Hace medio siglo que ya circulan películas donde los ET nos visitan en sus múltiples formas: amigables, aterradores, cariñosos, enigmáticos, humanoides. Sin embargo, más allá de un puñado de documentos gubernamentales donde supuestamente certifica su presencia en el planeta, y videos que, a esta altura de la tecnología, ya son imposibles de certificar, lo cierto es que los alienígenas no les viene muy en gana venir a visitarnos.
¿Por qué será? ¿Seremos demasiado salvajes para ellos? ¿Serán veganos y pensarán que somos unos caníbales, basados en ciertos videos tomados de parrillas libre? ¿Habrán sacado, los muy astutos, una conclusión errada sobre nosotros, o como mínimo exagerada, y ya no lo piensan cambiar?
Nadie lo sabe. O nadie lo dice. Mientras tanto, enviamos cohetes cada vez más baratos con la esperanza de que, en fin, si no vienen ellos a visitarnos, iremos nosotros. Vaya uno a saber: tal vez los alienígenas son más bien domésticos, y toda esta cultura sci fi de las navecitas son una recurrencia de última necesidad cuando sus planetas están al borde de la extinción. Si no, ellos prefieren quedarse en casa, en el barrio, con toda la tecnología acolchonando una vida sin prisas ni piquetes ni inflación. En un escenario así, ¿para qué perder tiempo visitando una lejana especie perdida, que aún se bombardea como si fuera lo más normal del mundo?

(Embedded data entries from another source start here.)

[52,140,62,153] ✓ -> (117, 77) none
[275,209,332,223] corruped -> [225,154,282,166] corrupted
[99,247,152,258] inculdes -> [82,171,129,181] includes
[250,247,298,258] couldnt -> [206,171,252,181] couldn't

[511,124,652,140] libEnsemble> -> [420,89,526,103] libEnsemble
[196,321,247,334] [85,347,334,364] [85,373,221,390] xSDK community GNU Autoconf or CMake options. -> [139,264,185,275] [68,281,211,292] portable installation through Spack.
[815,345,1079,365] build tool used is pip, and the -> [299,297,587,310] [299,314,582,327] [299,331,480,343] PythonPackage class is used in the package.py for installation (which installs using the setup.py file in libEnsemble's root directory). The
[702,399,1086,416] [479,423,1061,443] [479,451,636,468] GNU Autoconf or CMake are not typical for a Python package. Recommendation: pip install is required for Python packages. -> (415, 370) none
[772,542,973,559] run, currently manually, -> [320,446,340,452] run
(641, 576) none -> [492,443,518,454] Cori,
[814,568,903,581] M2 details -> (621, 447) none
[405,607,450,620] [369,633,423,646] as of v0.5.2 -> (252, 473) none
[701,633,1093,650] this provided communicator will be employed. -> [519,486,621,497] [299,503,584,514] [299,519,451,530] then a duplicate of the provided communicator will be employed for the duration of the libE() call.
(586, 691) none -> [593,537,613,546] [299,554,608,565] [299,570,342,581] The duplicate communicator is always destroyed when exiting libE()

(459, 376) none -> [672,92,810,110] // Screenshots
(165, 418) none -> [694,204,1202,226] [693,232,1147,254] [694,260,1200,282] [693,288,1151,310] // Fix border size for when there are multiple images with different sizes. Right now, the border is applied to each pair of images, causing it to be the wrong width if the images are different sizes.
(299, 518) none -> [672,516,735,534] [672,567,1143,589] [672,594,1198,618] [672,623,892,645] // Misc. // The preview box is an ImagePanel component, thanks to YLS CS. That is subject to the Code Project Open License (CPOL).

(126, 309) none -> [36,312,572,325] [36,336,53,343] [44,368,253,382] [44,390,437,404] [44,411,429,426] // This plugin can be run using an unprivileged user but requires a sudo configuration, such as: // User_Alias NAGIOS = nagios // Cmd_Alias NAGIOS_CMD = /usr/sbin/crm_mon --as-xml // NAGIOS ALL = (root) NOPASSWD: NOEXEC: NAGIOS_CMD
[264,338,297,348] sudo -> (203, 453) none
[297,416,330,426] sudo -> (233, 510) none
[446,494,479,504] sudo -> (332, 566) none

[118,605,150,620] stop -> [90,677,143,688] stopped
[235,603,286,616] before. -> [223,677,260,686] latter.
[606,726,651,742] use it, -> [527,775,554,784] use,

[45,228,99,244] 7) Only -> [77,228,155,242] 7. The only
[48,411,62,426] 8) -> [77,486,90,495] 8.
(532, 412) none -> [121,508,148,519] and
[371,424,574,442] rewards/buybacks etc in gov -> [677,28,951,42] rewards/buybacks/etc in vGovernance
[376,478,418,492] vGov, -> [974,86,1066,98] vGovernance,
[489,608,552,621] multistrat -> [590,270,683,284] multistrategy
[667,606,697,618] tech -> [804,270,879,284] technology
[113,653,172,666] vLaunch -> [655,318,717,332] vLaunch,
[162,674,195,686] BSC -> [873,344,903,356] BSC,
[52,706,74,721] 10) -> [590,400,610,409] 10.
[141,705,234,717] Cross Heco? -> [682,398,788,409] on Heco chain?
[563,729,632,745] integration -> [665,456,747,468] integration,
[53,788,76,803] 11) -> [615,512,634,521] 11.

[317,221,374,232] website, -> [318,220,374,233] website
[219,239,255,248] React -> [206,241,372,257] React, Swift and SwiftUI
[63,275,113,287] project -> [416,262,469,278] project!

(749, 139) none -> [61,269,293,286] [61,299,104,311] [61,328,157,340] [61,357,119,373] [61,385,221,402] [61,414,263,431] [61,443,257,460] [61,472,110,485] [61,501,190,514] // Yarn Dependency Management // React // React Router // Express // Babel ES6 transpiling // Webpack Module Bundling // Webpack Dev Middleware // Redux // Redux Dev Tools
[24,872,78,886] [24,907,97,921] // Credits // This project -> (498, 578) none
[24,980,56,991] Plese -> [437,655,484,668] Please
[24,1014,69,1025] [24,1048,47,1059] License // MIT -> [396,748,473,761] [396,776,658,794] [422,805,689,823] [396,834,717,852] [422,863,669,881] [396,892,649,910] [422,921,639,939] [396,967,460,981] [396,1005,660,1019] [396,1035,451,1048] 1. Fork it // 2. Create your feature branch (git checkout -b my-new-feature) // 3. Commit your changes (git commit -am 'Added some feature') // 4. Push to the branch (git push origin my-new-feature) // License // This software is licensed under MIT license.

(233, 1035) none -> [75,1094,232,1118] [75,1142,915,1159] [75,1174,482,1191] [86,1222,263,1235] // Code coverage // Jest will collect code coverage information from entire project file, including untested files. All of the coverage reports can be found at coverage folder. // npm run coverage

Tal vez, efectivamente las visitas de platillos voladores en todos sus tamaños y luminosidad, no sean sólo testimonio de un puñado de chiflados. Si no que son registros posta: ellos vienen. Pero así como vienen, se van. Casi ni se toman el trabajo de poner un pie en esta tierra tan sucia, tan tóxica, tan llena de ondas electromagnéticas que seguramente les cae pésimo a la ultrasensibilidad del alienígena, y toma lo que ha venido a tomar –agua, oxígeno, discos de Elvis- y vuelven raudamente a su planeta antes que alguien lo descubra y lo suba a Instagram.
Hay quienes sostienen que los alienígenas siguen una suerte de pacto intergaláctico: no es que se nieguen a visitarnos porque son jodidos o solitarios, es simplemente que no pueden intervenir en nuestro mundo. Y así nos dejan hundirnos en el hondo bajo fondo donde el barro se subleva, hasta que, vaya uno a saber, tal vez con viento a favor, en algunos milenios levantemos cabeza y veamos el sol.
Mientras ese momento no llegue, no hay tu tía: los alienígenas seguirán siendo para nosotros, lucecitas en el cielo. Hasta quizás, que le mandemos un cohete bien lejos y mandemos un astronauta valiente que le toque el timbre de sus remotísimas casas. Y entonces sí: verán lo que es tener de vecino galáctico a un ser humano.